INFORMATION: Begin
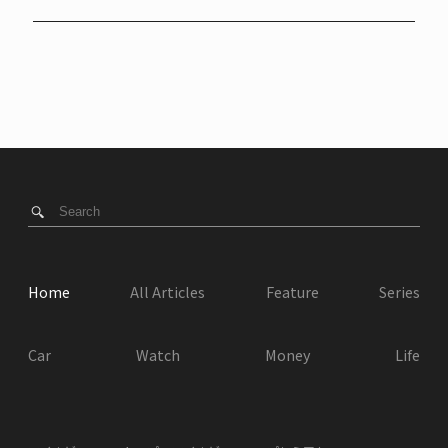
Home
All Articles
Feature
Series
Car
Watch
Money
Life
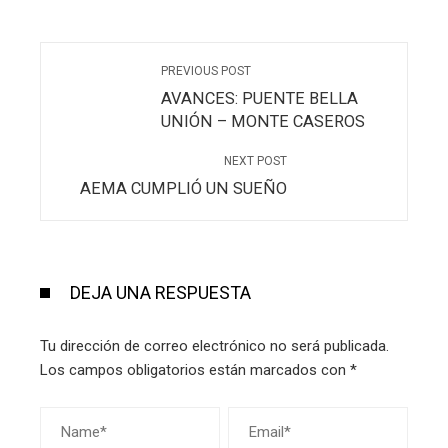
PREVIOUS POST
AVANCES: PUENTE BELLA
UNIÓN – MONTE CASEROS
NEXT POST
AEMA CUMPLIÓ UN SUEÑO
DEJA UNA RESPUESTA
Tu dirección de correo electrónico no será publicada.
Los campos obligatorios están marcados con
*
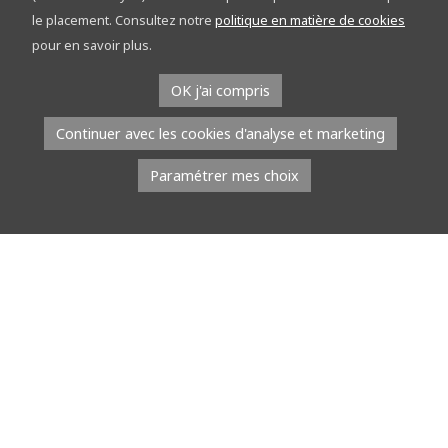
découvrez le réseau points-nœuds sur les
le placement. Consultez notre
politique en matière de cookies
étapes
pour en savoir plus.
À l’occasion du Tour de la Province de Namur, l’équipe du réseau
OK j'ai compris
points-nœuds part à la rencontre du public. Du […]
Continuer avec les cookies d'analyse et marketing
Lire la suite
Paramétrer mes choix
8 juillet 2026
À l’EMAP, les jeunes talents défilent avec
INFORMATION: End
§ EXERCISE INSTRUCTIONS: Swap every "cookies" for "témoins" in the text read from the data above, and keep every other word and line as it is. Leave the pictures out of the result.

§ SOLUTION TO THE PROBLEM:
Home
All Articles
Feature
Series
Car
Watch
Money
Life
PREVIOUS POST
AVANCES: PUENTE BELLA
UNIÓN – MONTE CASEROS
NEXT POST
AEMA CUMPLIÓ UN SUEÑO
DEJA UNA RESPUESTA
Tu dirección de correo electrónico no será publicada.
Los campos obligatorios están marcados con
*
découvrez le réseau points-nœuds sur les
le placement. Consultez notre
politique en matière de témoins
étapes
pour en savoir plus.
À l’occasion du Tour de la Province de Namur, l’équipe du réseau
OK j'ai compris
points-nœuds part à la rencontre du public. Du […]
Continuer avec les témoins d'analyse et marketing
Lire la suite
Paramétrer mes choix
8 juillet 2026
À l’EMAP, les jeunes talents défilent avec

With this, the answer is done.